------ 提供データ
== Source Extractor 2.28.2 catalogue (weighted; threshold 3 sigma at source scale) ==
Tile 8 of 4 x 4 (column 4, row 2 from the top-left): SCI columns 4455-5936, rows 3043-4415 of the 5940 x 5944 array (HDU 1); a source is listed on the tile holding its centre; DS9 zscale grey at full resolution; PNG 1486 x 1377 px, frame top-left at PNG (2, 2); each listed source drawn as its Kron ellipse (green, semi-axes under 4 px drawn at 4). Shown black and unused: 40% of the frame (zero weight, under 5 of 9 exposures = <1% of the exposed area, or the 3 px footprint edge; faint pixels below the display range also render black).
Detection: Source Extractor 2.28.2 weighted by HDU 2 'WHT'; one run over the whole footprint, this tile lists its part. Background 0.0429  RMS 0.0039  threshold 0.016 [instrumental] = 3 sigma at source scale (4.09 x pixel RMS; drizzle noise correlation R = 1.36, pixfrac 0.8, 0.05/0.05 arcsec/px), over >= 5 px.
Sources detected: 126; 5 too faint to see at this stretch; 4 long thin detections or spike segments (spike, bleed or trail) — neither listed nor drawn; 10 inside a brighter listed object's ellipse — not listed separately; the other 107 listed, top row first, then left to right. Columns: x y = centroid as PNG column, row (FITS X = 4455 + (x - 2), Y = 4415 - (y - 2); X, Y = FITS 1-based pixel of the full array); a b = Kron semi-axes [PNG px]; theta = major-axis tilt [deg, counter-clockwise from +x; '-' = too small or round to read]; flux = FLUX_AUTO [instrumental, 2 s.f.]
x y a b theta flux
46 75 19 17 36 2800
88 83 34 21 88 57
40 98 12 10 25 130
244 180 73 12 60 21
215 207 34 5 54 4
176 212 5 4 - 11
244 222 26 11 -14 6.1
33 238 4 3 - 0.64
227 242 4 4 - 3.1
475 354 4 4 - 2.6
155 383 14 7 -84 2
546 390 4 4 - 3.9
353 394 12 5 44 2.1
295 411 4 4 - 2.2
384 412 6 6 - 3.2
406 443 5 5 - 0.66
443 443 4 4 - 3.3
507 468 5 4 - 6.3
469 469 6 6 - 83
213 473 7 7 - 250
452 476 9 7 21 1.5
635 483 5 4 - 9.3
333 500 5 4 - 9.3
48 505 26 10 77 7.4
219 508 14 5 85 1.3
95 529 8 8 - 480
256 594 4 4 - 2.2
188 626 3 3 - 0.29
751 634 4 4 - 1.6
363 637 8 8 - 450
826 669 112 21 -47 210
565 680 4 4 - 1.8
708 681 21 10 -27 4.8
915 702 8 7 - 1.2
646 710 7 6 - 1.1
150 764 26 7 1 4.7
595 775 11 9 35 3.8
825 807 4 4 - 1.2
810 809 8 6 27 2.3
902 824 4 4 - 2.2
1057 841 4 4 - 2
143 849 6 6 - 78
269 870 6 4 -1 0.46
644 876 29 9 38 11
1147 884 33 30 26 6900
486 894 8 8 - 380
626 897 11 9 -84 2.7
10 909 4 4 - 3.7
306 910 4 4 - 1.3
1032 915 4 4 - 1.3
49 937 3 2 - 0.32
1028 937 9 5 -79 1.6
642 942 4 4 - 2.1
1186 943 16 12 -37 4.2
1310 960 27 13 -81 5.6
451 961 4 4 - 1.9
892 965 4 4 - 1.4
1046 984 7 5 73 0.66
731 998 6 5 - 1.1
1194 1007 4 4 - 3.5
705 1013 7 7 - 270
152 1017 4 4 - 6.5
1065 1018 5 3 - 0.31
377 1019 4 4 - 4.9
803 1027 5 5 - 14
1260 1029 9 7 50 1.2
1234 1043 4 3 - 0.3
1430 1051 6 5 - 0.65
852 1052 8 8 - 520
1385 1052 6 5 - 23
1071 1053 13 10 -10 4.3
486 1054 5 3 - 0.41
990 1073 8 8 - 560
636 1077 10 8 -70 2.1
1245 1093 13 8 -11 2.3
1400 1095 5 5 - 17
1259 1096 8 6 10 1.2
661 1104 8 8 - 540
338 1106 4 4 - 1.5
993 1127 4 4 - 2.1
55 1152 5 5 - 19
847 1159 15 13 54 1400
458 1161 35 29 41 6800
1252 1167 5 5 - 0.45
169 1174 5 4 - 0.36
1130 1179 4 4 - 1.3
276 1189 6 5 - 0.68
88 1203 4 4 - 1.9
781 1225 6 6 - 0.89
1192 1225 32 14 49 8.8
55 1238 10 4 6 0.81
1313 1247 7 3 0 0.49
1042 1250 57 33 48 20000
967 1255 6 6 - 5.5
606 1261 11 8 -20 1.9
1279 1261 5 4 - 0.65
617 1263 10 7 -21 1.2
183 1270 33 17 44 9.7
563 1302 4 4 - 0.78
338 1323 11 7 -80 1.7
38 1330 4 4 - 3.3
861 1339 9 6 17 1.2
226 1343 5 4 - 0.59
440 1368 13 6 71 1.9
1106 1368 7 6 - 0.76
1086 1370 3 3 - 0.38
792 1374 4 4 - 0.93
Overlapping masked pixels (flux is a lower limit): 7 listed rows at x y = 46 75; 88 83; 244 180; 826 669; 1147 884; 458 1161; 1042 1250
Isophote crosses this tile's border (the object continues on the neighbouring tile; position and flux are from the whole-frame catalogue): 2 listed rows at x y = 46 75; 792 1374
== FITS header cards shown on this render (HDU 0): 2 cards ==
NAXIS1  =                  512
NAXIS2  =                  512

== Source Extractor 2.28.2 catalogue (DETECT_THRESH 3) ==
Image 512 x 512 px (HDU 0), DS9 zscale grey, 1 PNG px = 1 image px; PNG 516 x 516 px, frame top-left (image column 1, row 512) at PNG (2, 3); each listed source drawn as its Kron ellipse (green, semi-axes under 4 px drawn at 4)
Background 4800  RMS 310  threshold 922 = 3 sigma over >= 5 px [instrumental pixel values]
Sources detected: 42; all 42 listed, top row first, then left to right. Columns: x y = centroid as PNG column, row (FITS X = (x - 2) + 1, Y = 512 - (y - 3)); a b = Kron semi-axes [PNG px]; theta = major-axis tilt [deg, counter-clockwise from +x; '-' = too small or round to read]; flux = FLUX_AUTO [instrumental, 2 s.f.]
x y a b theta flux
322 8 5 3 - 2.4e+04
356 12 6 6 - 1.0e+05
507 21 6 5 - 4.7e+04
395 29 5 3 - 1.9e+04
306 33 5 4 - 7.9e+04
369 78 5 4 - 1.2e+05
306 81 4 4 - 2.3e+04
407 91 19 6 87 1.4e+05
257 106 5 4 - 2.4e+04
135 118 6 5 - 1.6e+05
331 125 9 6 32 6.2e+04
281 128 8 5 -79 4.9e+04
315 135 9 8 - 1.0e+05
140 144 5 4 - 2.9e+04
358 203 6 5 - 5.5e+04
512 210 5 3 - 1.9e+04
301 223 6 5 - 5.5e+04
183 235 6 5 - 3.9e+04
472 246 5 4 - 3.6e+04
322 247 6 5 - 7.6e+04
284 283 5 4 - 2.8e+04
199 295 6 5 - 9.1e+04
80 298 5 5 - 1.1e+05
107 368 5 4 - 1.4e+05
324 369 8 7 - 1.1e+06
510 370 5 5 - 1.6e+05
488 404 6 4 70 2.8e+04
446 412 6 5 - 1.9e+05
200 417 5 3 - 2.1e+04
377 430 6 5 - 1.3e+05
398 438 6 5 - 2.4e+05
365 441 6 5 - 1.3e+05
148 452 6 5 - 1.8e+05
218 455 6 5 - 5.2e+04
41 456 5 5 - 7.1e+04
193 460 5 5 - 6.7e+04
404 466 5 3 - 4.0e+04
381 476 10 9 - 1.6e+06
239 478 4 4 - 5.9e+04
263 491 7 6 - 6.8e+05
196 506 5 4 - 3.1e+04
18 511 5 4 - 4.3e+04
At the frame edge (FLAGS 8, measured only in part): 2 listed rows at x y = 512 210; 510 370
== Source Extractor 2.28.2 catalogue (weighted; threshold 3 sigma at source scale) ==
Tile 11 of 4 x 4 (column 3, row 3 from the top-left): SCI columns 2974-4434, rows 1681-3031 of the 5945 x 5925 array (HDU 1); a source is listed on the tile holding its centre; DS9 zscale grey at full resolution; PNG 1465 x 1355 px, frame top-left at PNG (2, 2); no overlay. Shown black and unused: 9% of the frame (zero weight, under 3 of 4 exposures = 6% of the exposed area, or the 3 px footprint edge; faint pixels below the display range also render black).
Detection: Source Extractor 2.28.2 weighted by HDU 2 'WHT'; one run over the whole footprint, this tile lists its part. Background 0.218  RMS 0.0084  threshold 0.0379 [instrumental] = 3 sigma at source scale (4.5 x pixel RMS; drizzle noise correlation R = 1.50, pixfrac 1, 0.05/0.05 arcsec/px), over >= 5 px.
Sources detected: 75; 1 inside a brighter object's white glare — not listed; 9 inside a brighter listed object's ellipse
------------
上のエントリーで「catalogue」という文字列を含む行はいくつありますか。大文字と小文字は区別し、数だけを答えてください。

4